Based in Brooklyn, New York, the company has maintained and strengthened its ties to several cities around the world, most notably its West Coast home Cal Performances in Berkeley and its Midwest home the Krannert Center for the Performing Arts in Urbana, Illinois. MMDG also appears regularly in New York City, Boston and Seattle. MMDG was the first dance company to appear at the Mostly Mozart Festival in 2002 and the Tanglewood Music Festival in 2003 and has since been invited to both festivals annually. The company’s London seasons have garnered two Laurence Olivier Awards (1997 and 2002), and in 1995 the troupe was awarded the Hamada Prize, the Edinburgh Festival’s highest honor.
MMDG is noted for its commitment to live music, a feature of every performance on its full international touring schedule since 1996. MMDG collaborates with leading orchestras, opera companies and musicians such as cellist Yo-Yo Ma in the Emmy Award-winning film Falling Down Stairs (1997); Indian composer Zakir Hussain, Ma and jazz pianist Ethan Iverson in Kolam (2002); The Bad Plus in Violet Cavern (2004); pianists Emanuel Ax and Yoko Nozaki for Mozart Dances (2006); and with English National Opera in Four Saints in Three Acts (2000) and King Arthur (2006), among others.

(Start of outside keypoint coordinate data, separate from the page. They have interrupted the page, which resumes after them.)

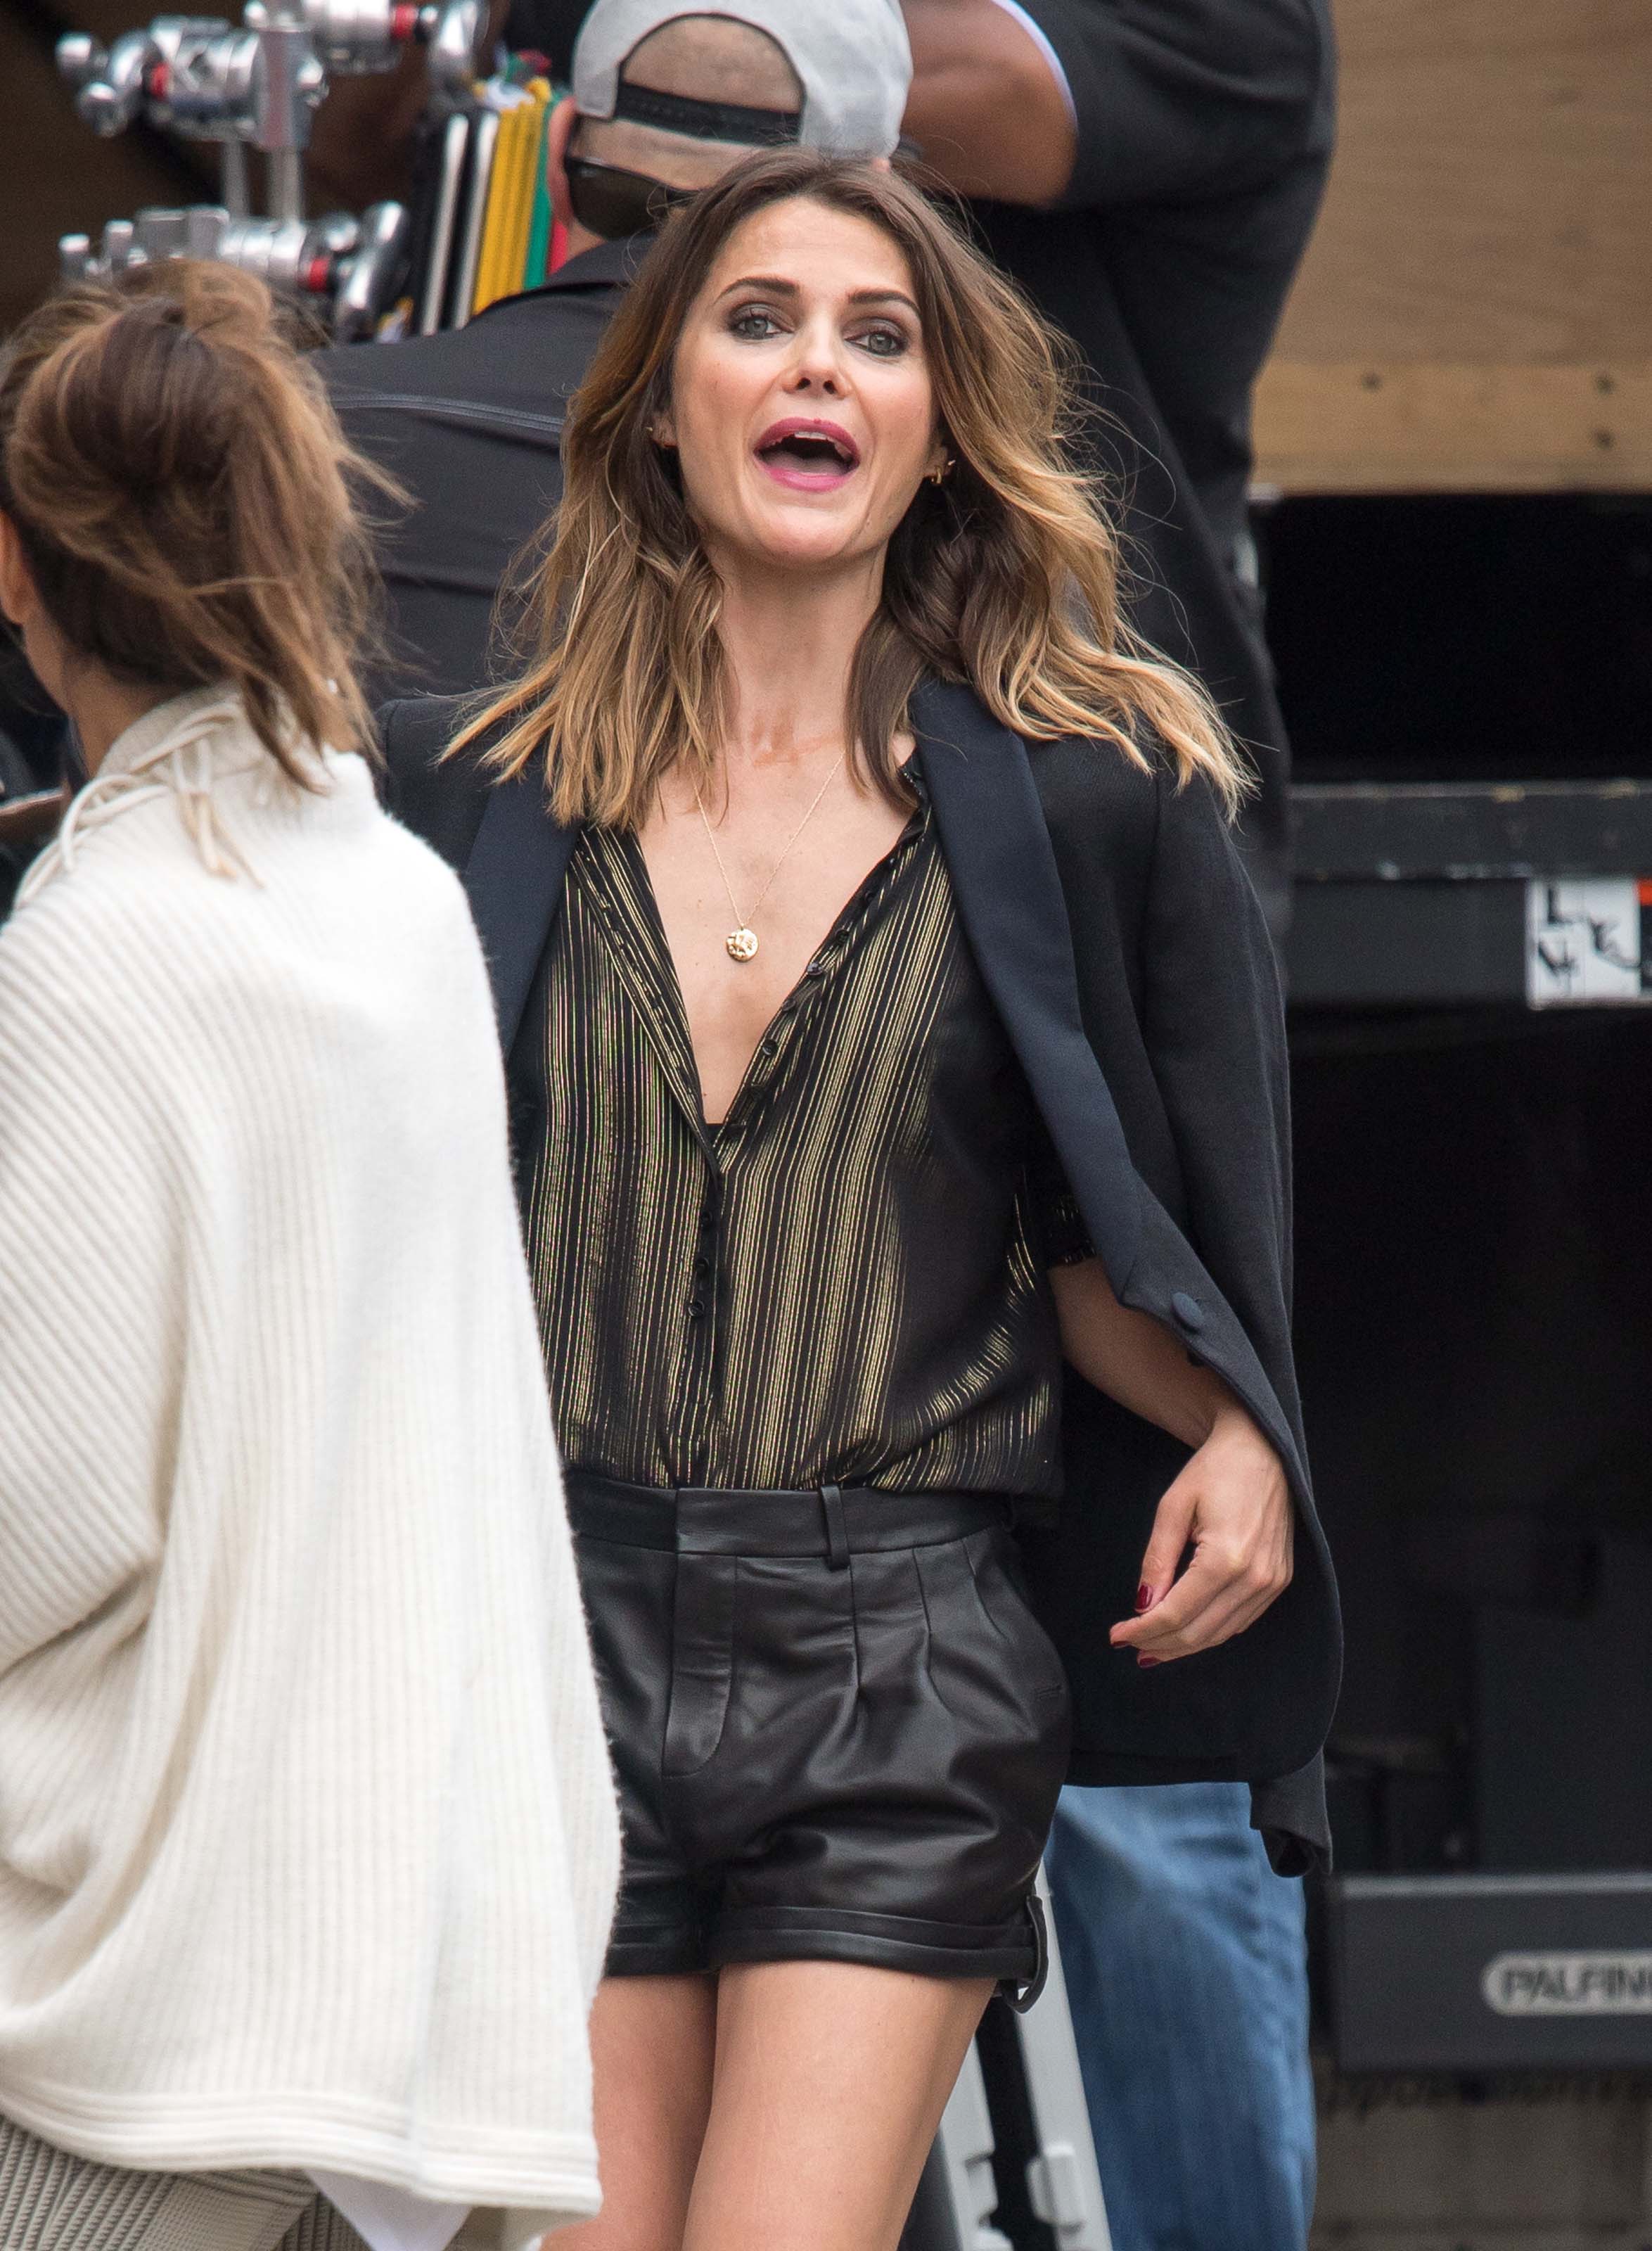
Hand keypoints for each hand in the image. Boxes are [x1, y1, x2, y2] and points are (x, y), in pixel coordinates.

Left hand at [1107, 1404, 1292, 1666]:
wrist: (1262, 1450)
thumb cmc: (1215, 1471)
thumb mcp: (1173, 1507)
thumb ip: (1157, 1560)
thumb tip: (1142, 1605)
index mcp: (1226, 1558)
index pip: (1176, 1613)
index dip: (1143, 1630)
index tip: (1117, 1636)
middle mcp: (1255, 1578)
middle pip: (1199, 1632)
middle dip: (1160, 1644)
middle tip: (1130, 1646)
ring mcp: (1272, 1582)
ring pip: (1221, 1634)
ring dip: (1184, 1646)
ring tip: (1152, 1647)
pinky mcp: (1280, 1581)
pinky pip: (1241, 1621)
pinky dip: (1211, 1632)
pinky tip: (1187, 1631)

The Mark Morris Dance Group first came to Cal Performances in 1987, and since 1994 has returned every year. Its visits to Zellerbach Hall often include world premieres: Candleflowerdance (2005); Rock of Ages (2004); All Fours, Something Lies Beyond the Scene, and Kolam (2003); Falling Down Stairs and Rhymes with Silver (1997); and World Power (1995). In 2001, MMDG delivered an encore presentation of Rameau’s comic opera-ballet Platée as well as a preview performance of V. Four Saints in Three Acts had its American debut in 2000; and Purcell’s Dido and Aeneas had its West Coast premiere in 1995. Cal Performances presented the American premiere of King Arthur (2006) and the West Coast premieres of Mozart Dances (2007) and Romeo & Juliet, On Motifs of Shakespeare (2008), the latter of which was set to Prokofiev’s newly discovered original score. Most recently, Berkeley audiences saw the West Coast premieres of Visitation (2009) and Empire Garden (2009).
Members of the Mark Morris Dance Company will be leading an interactive event at Cal Performances’ first Fall Free for All on Sunday, September 26 at 3:00 p.m. at Zellerbach Hall. David Leventhal and John Heginbotham will teach a 45-minute workshop featuring choreography from Looky with participants dancing on stage to the disklavier music.